DA SVOLGERE: Continua il racconto del bombardamento d'artiglieria riprendendo subito dopo la sua ultima frase.
━━━ ESTRATTO DEL DOCUMENTO ━━━
Era la parola d’ordine stabilita dal Comando. Naturalmente era sinonimo di «musica». L’esercito dei mandolinisti stava per offrire un concerto pieno di «trilli del diavolo». I tiri delle artiglierie erano da tempo aggiustati, il programma aveva avuto delle prove spicciole, ogni batteria conosceva il suo compito, la sua parte nel concerto. Vi erano i bassi da 280, gli acuti da 75, i mezzi toni da 110. Il vento aveva dissipato la nebbia, e al motto «Paganini» fu un uragano di boati. Dopo pochi colpi di assaggio il tiro si concentrò con una esattezza spaventosa sulle posizioni austriache che scomparvero nel fumo rossastro.
━━━ RIGHE DEI DATI ━━━
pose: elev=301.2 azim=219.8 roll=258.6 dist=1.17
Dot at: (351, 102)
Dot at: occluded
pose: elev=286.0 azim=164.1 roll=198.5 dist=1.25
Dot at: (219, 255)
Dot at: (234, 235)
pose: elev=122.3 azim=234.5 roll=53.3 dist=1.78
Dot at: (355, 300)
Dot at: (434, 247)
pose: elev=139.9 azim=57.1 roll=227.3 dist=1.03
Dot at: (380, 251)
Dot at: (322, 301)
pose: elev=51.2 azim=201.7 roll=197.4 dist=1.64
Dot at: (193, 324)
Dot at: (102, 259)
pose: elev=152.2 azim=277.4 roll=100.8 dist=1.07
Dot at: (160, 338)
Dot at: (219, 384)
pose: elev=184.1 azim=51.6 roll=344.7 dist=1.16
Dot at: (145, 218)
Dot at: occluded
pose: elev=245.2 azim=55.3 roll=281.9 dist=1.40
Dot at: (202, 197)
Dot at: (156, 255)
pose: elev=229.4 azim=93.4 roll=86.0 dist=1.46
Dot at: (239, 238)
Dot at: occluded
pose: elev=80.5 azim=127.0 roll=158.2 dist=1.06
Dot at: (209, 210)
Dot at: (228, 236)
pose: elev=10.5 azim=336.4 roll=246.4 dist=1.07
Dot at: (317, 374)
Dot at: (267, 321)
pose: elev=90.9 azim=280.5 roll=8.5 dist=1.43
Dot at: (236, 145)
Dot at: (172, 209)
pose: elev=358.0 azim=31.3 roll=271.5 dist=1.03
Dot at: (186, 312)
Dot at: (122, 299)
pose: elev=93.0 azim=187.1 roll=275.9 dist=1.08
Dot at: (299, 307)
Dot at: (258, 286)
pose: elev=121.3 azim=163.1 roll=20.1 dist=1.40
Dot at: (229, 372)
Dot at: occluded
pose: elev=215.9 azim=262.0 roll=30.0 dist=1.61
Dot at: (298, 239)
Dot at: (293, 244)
━━━
RISULTATO:
Una batteria era stata issata a forza di braccia fra dirupi fantastici, e da lassù prendeva d’infilata i rifugi nemici, sconvolgeva i parapetti, svelleva i «cavalli di Frisia», scavava, demoliva, colmava. Il giorno intanto si era fatto chiaro, limpidissimo. Quando l’artiglieria, improvvisamente, ad un segnale, ha cessato il fuoco, nel silenzio s’è visto il luccichio delle baionette sulle rocce soleggiate.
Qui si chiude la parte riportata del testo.